Time Warner Offers Tours of San Diego System

San Diegans bored with attractions such as Sea World and
the city's world-famous zoo now have another facility that hopes to pique their
interest: Time Warner's Southwestern Cable campus.

In order to more firmly assert its identity -- Time Warner
toils in the shadow of Cox Communications Inc.'s larger and more publicized Cox Cable
San Diego -- the system has opened its shop for tours. This makes the cable operation one
of only four local businesses -- including Qualcomm Stadium and the local newspaper --
that conduct regular plant tours.

"We hope that people who are upset about rates will
take the tour, and perhaps, they will understand all of the things that we are
doing," said Dan Ballister, public-affairs director at Time Warner Southwestern.

The idea for a regularly scheduled tour germinated in
February, after the system hosted 200 of its Road Runner high-speed-data users for a
first-anniversary celebration. Even the hardened "tech-head early adapters" were
impressed with the call center and network-operations center, Ballister said.

"We realized that we've got a real pretty place
to show off," Ballister added, noting that unlike some other major systems, all of
the functions serving the 180,000-home system are clustered at a single site.

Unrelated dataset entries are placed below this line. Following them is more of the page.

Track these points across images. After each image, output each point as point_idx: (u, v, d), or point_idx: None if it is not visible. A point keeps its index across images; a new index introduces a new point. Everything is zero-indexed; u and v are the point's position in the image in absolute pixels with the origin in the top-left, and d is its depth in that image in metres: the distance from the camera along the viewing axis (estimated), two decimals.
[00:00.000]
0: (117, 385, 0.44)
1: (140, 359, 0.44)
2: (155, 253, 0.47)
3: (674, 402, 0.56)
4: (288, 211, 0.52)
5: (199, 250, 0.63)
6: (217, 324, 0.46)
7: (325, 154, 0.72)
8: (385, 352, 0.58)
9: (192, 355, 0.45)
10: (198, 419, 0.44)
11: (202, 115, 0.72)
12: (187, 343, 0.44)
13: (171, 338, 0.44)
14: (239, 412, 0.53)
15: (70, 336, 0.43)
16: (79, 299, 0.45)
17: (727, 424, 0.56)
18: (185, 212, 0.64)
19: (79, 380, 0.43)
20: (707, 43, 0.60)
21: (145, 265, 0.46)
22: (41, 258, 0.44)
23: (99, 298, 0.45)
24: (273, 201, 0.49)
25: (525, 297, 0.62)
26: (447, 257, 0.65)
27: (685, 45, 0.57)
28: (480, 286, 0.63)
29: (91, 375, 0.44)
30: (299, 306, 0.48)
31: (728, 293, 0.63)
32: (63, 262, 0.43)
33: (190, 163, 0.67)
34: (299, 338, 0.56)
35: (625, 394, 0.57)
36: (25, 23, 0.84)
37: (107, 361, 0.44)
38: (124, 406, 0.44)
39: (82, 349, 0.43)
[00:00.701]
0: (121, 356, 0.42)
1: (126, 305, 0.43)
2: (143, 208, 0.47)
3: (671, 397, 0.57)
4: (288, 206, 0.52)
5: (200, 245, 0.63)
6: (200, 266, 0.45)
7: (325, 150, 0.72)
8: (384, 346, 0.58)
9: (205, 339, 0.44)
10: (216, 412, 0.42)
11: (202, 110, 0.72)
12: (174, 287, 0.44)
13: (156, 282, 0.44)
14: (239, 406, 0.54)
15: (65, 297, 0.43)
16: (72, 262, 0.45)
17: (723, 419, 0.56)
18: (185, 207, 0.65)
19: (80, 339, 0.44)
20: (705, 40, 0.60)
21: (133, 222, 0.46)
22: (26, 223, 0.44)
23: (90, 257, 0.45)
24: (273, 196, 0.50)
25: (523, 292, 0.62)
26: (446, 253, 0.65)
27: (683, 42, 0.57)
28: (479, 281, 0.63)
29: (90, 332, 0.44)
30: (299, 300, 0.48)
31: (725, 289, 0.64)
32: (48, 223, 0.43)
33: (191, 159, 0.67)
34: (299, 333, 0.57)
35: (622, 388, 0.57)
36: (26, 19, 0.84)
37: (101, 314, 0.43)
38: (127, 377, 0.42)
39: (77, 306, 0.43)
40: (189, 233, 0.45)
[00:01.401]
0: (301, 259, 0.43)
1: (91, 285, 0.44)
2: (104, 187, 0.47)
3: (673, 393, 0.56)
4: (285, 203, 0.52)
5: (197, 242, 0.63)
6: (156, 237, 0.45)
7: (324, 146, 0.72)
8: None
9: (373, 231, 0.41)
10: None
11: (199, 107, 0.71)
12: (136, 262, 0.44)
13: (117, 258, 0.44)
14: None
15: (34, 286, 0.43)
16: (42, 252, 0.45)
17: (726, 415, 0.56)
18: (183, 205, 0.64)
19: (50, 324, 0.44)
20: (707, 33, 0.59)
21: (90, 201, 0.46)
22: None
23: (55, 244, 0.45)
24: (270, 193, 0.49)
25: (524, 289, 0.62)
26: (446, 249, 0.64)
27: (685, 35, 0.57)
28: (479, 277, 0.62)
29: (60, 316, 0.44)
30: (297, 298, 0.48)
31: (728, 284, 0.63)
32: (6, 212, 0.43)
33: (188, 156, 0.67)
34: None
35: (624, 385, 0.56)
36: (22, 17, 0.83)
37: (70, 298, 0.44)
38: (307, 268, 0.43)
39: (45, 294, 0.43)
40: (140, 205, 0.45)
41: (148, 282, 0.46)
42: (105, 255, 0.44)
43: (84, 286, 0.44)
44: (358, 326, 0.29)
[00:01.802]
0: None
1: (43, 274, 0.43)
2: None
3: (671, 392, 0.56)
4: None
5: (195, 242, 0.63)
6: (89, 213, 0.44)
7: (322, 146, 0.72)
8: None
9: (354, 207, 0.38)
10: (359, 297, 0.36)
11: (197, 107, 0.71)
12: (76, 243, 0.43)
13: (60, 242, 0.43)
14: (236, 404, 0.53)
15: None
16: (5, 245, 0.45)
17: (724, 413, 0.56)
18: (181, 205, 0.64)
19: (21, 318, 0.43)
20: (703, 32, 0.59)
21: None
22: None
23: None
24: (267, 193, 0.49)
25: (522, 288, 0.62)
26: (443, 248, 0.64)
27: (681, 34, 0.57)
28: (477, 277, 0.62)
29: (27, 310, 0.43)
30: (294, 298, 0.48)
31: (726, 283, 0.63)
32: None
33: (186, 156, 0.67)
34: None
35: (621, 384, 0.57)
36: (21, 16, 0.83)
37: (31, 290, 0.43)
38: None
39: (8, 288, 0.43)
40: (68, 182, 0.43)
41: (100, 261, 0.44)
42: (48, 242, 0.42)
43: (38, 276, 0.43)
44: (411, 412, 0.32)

But before the tours could commence, the system had to
select its tour guides.

Executives sought audition tapes from all workers, asking
them to conduct 10-minute sample tours of their homes. The finalists got company-approved
scripts incorporating key elements -- such as the on-time guarantee and customer-service
standards -- and they had to deliver their spiels while being heckled by executives posing
as irksome tourists.

Six employees -- four customer-service representatives, an
ad-sales support person and the plant safety manager -- earned the official teal blazers
that mark them as guides. They assume those duties (for no extra pay) on the first and
third Mondays of the month, at noon and 2 p.m.

The first public tour was July 14, and subscribers were not
the only attendees -- Time Warner attracted the city's new franchise administrator
and the county's chief administrative officer. The group, in a thank-you letter, said
the tour was "eye-opening," adding that they'd left duly impressed.

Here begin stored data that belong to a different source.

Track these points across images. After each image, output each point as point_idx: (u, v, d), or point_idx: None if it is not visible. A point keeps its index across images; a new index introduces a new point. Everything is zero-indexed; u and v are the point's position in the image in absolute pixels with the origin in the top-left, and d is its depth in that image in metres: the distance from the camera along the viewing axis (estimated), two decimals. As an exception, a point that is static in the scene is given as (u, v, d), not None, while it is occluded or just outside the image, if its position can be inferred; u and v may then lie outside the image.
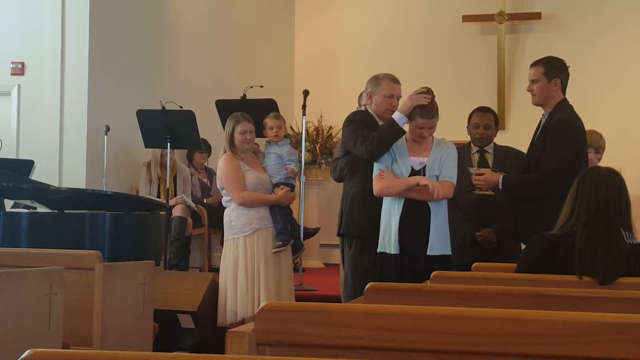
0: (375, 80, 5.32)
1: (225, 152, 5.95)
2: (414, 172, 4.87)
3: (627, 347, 1.77)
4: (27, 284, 3.73)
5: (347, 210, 5.30)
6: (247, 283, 5.80)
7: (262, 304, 1.95)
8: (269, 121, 6.16)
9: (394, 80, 5.31)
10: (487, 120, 5.74)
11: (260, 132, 6.24)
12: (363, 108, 6.07)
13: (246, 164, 5.93)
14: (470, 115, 5.80)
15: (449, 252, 4.89)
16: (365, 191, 5.09)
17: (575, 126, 4.95)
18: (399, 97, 5.22)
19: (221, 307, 5.89)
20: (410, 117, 4.85)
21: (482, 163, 5.61)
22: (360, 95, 6.24)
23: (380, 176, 4.88)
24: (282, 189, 5.94)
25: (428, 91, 4.87)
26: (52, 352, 1.58)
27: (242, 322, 5.62)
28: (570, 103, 5.02)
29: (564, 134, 4.89)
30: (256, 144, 6.18)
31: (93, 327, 4.44)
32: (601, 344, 1.78)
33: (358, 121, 5.22)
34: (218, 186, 6.25)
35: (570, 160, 4.82)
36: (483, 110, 5.82)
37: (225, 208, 6.02)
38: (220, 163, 5.97)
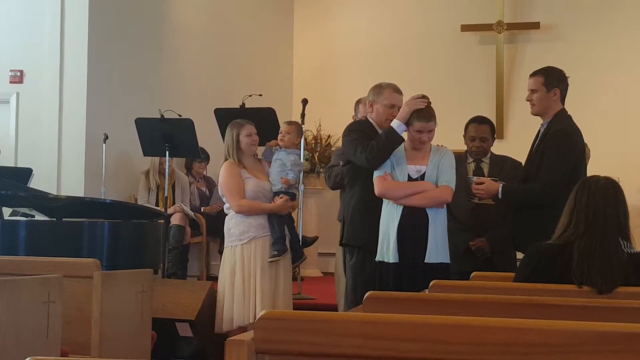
0: (378, 89, 5.31)
1: (226, 159, 5.94)
2: (410, 180, 4.87)
3: (625, 356, 1.77)
4: (25, 292, 3.73)
5: (349, 220, 5.29)
6: (243, 291, 5.79)
7: (262, 313, 1.94)
8: (281, 126, 6.19)
9: (396, 90, 5.30)
10: (483, 133, 5.68)
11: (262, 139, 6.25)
12: (359, 116, 6.07)
13: (248, 171, 5.90)
14: (467, 126, 5.74)
15: (448, 260, 4.88)
16: (366, 200, 5.08)
17: (573, 136, 4.96)
18: (399, 108, 5.21)
19: (219, 314, 5.89)
20: (408, 123, 4.86)
21: (478, 172, 5.58)
22: (357, 103, 6.23)
23: (384, 178, 4.87)
24: (281, 198, 5.91)
25: (424, 97, 4.89)
26: (52, 360, 1.58)
27: (238, 329, 5.62)
28: (569, 113, 5.03)
29: (562, 144, 4.90)
30: None
31: (91, 335, 4.44)
32: (600, 353, 1.78)
33: (358, 130, 5.22)
34: (219, 194, 6.24)
35: (568, 170, 4.84)
36: (479, 121, 5.74)
37: (226, 216, 6.01)
38: (221, 170, 5.95)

Ballister said the company has already noticed two
ancillary benefits to the tour: improved employee morale and an opportunity to sell new
products. Of the former, he noted that Cox spends more on advertising than Time Warner
does and, as a result, Cox's messages are seen more often by Time Warner's
workers. The tours are a chance for the workers to show the community that Time Warner is
just as technologically advanced as its neighbor.

As far as sales, tourists have expressed interest in
products like Road Runner and Music Choice once they've seen the live demos on-site.

The system will soon begin on-air promotion of the tours,
and it hopes to sweeten the attraction by negotiating with programming networks for
premiums to be added to the goodie bags that are given to all attendees.

The tour will be added to the system's
public-education outreach, too: The system is working on plans to offer the tour as a
class field trip, followed by pizza parties, Ballister said.